Texte retenu

________________________________________

Journées d’Étude de l’École Émancipée 2023 : en avant pour la lutte et la transformation sociale !


Chaque année, les Journées d’Étude de l’École Émancipée (J3E) font alterner temps de débats et moments plus conviviaux. Elles sont un pas de côté apprécié et nécessaire aux militant·es de l’ÉÉ qui œuvrent à la construction de la FSU et de ses syndicats, et à les tourner toujours plus résolument vers la transformation sociale. Pour la troisième année consécutive, les J3E se sont tenues au bord de la mer, à Préfailles (44), du 8 au 11 juillet 2023, et ont réuni environ 120 personnes, dont une vingtaine d’enfants, pris en charge par deux baby-sitters.

Le mouvement social au cœur des débats

Le premier débat centré sur les forces et les faiblesses de l’exceptionnel mouvement contre la réforme des retraites ainsi que sur les perspectives qu’il a ouvertes, a permis d’entrer dans le vif du sujet, et d’échanger sur la stratégie syndicale pour avancer à la fois dans l’unité la plus large tout en développant le syndicalisme de transformation sociale. La construction de structures territorialisées efficaces, les caisses de grèves, le lien avec les associations et partis politiques porteurs d’alternatives pour les milieux populaires, et le rassemblement des forces progressistes derrière la défense de la démocratie et contre l’extrême droite, sont apparus comme les chantiers prioritaires à travailler dès la rentrée.

Ce débat a été prolongé lors des échanges avec deux camarades de Solidaires (Mathilde Peyrache) et la CGT (Fabrice David) autour du nouvel outil syndical : la division actuelle fait le jeu du capitalisme que combat le syndicalisme de lutte et de transformation sociale, à la différence du syndicalisme réformiste avec lequel l’unité d’action peut exister ponctuellement. La lutte retraites a montré la force d’entraînement de cette unité d’action, mais pas son efficacité face à un pouvoir autoritaire. Ce mouvement a été porté dans beaucoup d’endroits à trois : c’est un travail commun qu’il faut poursuivre à tous les niveaux, en veillant à respecter nos différentes cultures syndicales (notamment en terme de droit de tendance). Les terrains ne manquent pas : éducation, travail, écologie, féminisme, extrême droite…

La transformation sociale s’entend aussi sur le terrain de l’écologie

Deux camarades, l’un de la Confédération paysanne et l’autre du SNETAP, avaient fait le déplacement pour débattre des menaces sur l’eau. Un prolongement du dossier du n°102 de la revue de l’ÉÉ. Accaparée en tant que source de profits, l’eau est l’objet de luttes sur tout le territoire et au-delà, car ce combat a aussi une dimension internationale. Ce sont les populations les plus pauvres qui sont les premières victimes du dérèglement climatique : ce combat est à l’intersection de nos luttes et notre syndicalisme doit penser ses revendications en conséquence. L’école est également centrale pour sortir d’une « éducation au développement durable », qui est un concept capitaliste.

________________________________________

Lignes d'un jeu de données
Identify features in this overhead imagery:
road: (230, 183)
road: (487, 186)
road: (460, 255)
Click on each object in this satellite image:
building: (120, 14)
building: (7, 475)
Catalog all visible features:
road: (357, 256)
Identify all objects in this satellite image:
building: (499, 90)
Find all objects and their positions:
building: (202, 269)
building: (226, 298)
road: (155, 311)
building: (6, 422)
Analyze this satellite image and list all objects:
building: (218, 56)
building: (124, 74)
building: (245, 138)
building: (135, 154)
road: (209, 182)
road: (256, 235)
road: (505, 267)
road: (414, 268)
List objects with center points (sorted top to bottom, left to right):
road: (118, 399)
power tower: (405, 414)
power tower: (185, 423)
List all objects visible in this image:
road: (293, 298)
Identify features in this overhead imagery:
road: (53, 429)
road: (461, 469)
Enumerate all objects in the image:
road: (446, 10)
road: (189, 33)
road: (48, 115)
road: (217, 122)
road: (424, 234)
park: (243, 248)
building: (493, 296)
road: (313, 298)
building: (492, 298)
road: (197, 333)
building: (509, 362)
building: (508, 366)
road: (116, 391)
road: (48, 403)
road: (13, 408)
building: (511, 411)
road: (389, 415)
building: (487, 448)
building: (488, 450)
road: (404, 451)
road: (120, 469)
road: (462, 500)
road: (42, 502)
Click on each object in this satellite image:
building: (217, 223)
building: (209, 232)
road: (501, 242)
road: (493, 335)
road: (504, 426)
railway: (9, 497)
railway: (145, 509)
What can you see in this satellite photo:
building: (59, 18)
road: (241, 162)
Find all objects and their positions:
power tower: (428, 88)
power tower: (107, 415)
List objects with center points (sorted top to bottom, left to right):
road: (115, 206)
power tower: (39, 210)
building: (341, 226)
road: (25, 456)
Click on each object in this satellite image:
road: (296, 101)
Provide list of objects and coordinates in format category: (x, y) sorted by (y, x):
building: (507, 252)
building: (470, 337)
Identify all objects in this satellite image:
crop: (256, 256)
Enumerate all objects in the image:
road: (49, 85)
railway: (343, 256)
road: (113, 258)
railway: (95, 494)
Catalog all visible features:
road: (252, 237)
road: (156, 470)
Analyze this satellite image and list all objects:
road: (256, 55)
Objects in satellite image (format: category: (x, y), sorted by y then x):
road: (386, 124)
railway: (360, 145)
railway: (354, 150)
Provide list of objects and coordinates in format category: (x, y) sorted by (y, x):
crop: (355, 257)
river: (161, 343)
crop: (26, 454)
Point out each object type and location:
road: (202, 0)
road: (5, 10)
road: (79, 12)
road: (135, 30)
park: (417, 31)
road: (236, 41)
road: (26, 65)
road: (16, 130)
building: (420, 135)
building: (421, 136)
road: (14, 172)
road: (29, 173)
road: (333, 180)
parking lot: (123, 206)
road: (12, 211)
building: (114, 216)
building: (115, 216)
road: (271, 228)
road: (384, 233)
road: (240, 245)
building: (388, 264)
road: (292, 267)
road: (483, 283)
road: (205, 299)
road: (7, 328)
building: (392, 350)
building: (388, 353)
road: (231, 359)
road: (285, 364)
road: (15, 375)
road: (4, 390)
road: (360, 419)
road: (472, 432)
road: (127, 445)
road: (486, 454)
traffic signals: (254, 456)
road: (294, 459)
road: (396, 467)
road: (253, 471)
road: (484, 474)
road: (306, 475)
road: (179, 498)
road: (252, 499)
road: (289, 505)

________________________________________

Exercices à traiter
1/ Résumez sous forme de liste le paragraphe du texte sur les J3E qui commence par « Le premier débat centré », en conservant ses faits principaux.
2/ Mettez les lignes du jeu de données sous la forme d'un CSV à deux colonnes, « entree » et « sortie », depuis la première ligne jusqu'à la ligne contenant "power tower: (107, 415)", celle-ci comprise. Prévoyez une ligne CSV par entrée, chaque champ entre guillemets et les sauts de ligne remplacés par des espaces.
Le texte sur les J3E et les lignes du jeu de données sont deux documents indépendants.

Exercices corrigés
1/
- Sujet du premier débat : les forces et les faiblesses du mouvement contre la réforme des retraites, ainsi que les perspectives qu'il a ouvertes.
- Échanges sur la stratégie syndicale : avancer dans l'unité la plus large tout en développant le syndicalisme de transformation sociale.
- Chantiers prioritaires à travailler dès la rentrée :
  - construire des structures territorialisées efficaces ;
  - mettre en place des caisses de grève ;
  - créer du lien avec les associations et les partis politiques porteurs d'alternatives pour les milieux populaires ;
  - rassembler les forces progressistes pour défendre la démocratie et lutter contre l'extrême droite.

2/
entree,sortie
"Identify features in this overhead imagery:","road: (230, 183) road: (487, 186) road: (460, 255)"
"Click on each object in this satellite image:","building: (120, 14) building: (7, 475)"
"Catalog all visible features:","road: (357, 256)"
"Identify all objects in this satellite image:","building: (499, 90)"
"Find all objects and their positions:","building: (202, 269) building: (226, 298) road: (155, 311) building: (6, 422)"
"Analyze this satellite image and list all objects:","building: (218, 56) building: (124, 74) building: (245, 138) building: (135, 154) road: (209, 182) road: (256, 235) road: (505, 267) road: (414, 268)"
"List objects with center points (sorted top to bottom, left to right):","road: (118, 399) power tower: (405, 414) power tower: (185, 423)"
"List all objects visible in this image:","road: (293, 298)"
"Identify features in this overhead imagery:","road: (53, 429) road: (461, 469)"
"Enumerate all objects in the image:","road: (446, 10) road: (189, 33) road: (48, 115) road: (217, 122) road: (424, 234) park: (243, 248) building: (493, 296) road: (313, 298) building: (492, 298) road: (197, 333) building: (509, 362) building: (508, 366) road: (116, 391) road: (48, 403) road: (13, 408) building: (511, 411) road: (389, 415) building: (487, 448) building: (488, 450) road: (404, 451) road: (120, 469) road: (462, 500) road: (42, 502)"
"Click on each object in this satellite image:","building: (217, 223) building: (209, 232) road: (501, 242) road: (493, 335) road: (504, 426) railway: (9, 497) railway: (145, 509)"
"What can you see in this satellite photo:","building: (59, 18) road: (241, 162)"
"Find all objects and their positions:","power tower: (428, 88) power tower: (107, 415)"